Les coureurs sont comme des artistes. Trop de contraintes annulent leur créativité et tuent leur libre-expression. La répétition de certains modèles conduit inévitablement aux mêmes productions. Donnez-leur une étape plane, et ils ne manqueront pas de vous offrir un sprint massif. Donnez-leur une course de côte, et ils finiront toujours par s’expliquer dans les derniers hectomètres d’ascension. Donnez-leur une arrivée en descente, et les favoris feront toujours en sort d’arriver groupés en bas. Si vous voulez qu’ils s’amusent, donnez leur l’inconnu, le mystérieux, l’imprévisible. Les coureurs sont comme vous et moi. Ils ne réagissent avec instinct que dans la découverte. Ils ne sont jamais aussi passionnants que lorsqu’ils ne peuvent pas faire jouer leur expérience. Sur une toile comme sur un parcours, il faut qu’ils aient l’impression de se lancer à l’aventure.

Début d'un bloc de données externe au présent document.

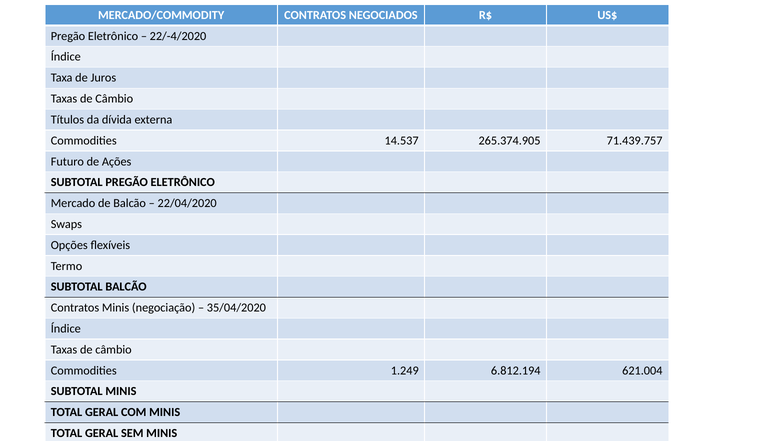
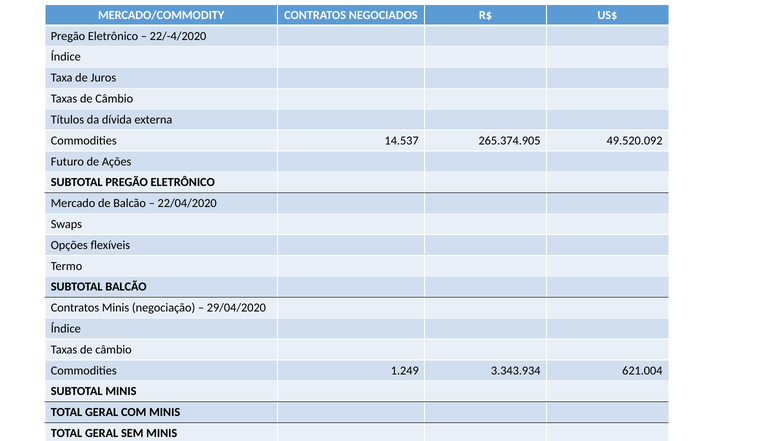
71.439.757: 71.439.757 -> 49.520.092
35/04/2020: 35/04/2020 -> 29/04/2020
6.812.194: 6.812.194 -> 3.343.934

Aujourd’hui, les inventions d’autrefois sont devenues classiques. Les arrivées en altitude, les descentes périlleuses ou encore les plaines dégagées au vent ont désormais chacune leurs stratégies et attitudes prédéfinies, et ne manquent pas année sur année de répéter les mêmes scénarios. Il y a une dizaine d’années, des organisateurs du monde entier avaient jugé intéressant d’organiser davantage d’arrivées au pied des cols, estimant qu’elles étaient davantage favorables au spectacle. Sur ce Tour, elles n’ont en réalité créées que des différences minimes. De même, des cols jadis réputés terribles, effroyables voire infernaux donnent aujourd’hui lieu à des sprints entre grimpeurs, loin des écarts abyssaux qu’ils permettaient de creuser autrefois. Le Tourmalet, épouvantail des Pyrénées, a ainsi accouché d’un sprint de favoris l’an passé, magistralement remporté par Thibaut Pinot. Et il n’est pas improbable que le col de la Loze n’échappe à ce destin dans l’avenir, si la professionnalisation constante de la Petite Reine se poursuit.C’est au profit du mal-plat jurassien que la course s’est animée au moment où Rémi Cavagna a senti le souffle chaud du peloton | © ASO / Pauline Ballet
Cependant, ce Tour 2020 a peut-être trouvé la parade à ce fléau, accordant à ses participants une véritable carte blanche. Les étapes de Sarran et de Lyon nous avaient déjà donné une intuition. Celle d’aujourd’hui l’a confirmé. Ces parcours casse-pattes, aux côtes rares mais aux faux-plats incessants, pas assez montagneux pour qu’un cador prenne les choses en main, trop vallonnés pour que les sprinteurs croient à leurs chances, sont de merveilleuses mines d’or pour le spectacle. Si les échappées matinales sont systématiquement contrôlées puis reprises, ce regroupement général donne alors lieu à de nouvelles hordes d’offensives, déterminantes cette fois. Incapables d’emmener bon train le peloton sous peine de faire exploser leur sprinteur, les formations des « grosses cuisses » se trouvent alors bien désemparées face à cet emballement. Et si elles essaient tout d’abord de rouler, elles en viennent rapidement au fait que la meilleure des défenses se trouve finalement dans l’attaque. Pour le plus grand plaisir du public.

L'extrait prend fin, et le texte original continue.